In the financially hard times we live in, the arts are seen as a luxury, and one of the first targets of cuts.  I can but dream, but imagine if we had the resources to mount festivals in every school in our country, and that every pupil not only participated, but also was sponsored to enter by financial corporations, besides the Department of Education, because they recognise that investing in the arts is an imperative. 

And, as in the past, we are also  very grateful to Fenella Rivalland and her company, Loud Crowd Media, for her interest and her artistry in designing the logo for SADASA, and for keeping our website up-to-date and so user friendly.  So, too, thanks to Vyvienne Ball for the meticulously edited and interesting editions of ‘The Platform’, now in its twenty-second year.

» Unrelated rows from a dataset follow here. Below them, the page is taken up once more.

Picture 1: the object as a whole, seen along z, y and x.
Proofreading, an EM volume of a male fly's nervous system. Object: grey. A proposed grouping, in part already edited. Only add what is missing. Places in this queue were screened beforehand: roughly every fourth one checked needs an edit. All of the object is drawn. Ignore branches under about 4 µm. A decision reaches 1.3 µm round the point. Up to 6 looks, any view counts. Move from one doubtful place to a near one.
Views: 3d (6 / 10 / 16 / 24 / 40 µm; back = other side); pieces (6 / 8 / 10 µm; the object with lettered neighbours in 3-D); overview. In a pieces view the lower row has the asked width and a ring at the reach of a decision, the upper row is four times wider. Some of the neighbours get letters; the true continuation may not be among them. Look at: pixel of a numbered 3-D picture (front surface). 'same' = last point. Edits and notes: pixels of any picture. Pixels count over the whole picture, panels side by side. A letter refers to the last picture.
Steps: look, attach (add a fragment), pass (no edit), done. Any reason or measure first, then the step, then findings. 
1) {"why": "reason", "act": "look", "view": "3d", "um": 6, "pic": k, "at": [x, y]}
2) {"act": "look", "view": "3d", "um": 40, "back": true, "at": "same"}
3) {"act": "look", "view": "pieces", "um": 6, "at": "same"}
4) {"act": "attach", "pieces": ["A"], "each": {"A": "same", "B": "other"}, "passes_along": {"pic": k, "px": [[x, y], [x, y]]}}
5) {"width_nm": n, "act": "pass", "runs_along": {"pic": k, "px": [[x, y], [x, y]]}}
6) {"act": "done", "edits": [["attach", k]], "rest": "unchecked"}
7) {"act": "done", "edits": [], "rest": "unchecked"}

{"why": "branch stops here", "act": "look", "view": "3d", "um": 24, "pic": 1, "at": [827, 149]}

Important as Professor Elizabeth Sneddon’s vision was of the use of speech and drama as vital to education in our city and country, a vision is abstract.  No vision can be realised in concrete terms without people to implement it, and no vision can be sustained without people to support, foster and sustain it.  To my colleagues on the Executive Committee, thank you so much for your valued support, for your belief in the vision, and for your continuing loyalty and commitment to the cause we believe in.  Margie Marnewick, who, as Vice-Chairman, is always so willing to assist and offer the benefits of her wisdom and guidance, and, alphabetically by surname, Brett Beiles, Rosanne Hurly-Coyne, Mbali Nguse, Philippa Savage, David Spiteri, and Jean van Elden. 

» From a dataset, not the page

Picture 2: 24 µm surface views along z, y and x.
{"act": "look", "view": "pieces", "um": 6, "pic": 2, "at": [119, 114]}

As you are all aware, and as we were all shocked, for personal reasons Vyvienne Ball resigned as from 31 December 2022.   Vyvienne, who joined the Association as the then Festival Convenor on 1 February 1999 did so much more than anyone to fulfil all that I have said of the vision.  Vyvienne will be sorely missed.  We have already passed on our gratitude to her when we celebrated her contribution to the Association on 10 March, but I want to add the following response, which was written the following day, from Di Paterson, a stalwart supporter and adjudicator:

“Dear Rosanne,

Graeme and I would like to thank you, Mervyn and the committee for the excellent send off celebration for Vyv.  A fitting tribute to a wonderful person.  It was so good to catch up with colleagues and special people.  We wish you great success and happiness Rosanne in your new venture and know you will give it your best.  A hard act to follow but right up your street.  I can’t think of a better person to fit the role.  Thank you all not only for the happy party but for all you do to keep SADASA up and running and playing such an important role in the schools and lives of our young people.

Heartfelt thanks from both of us.”    

I concur with all that Di has written, and can say with assurance and conviction that Rosanne has, in just two months, proved that she is indeed the best “person to fit the role” of our new Festival Director.

And thank you all, too, for your kind attendance and attention.  I present this report to you for adoption.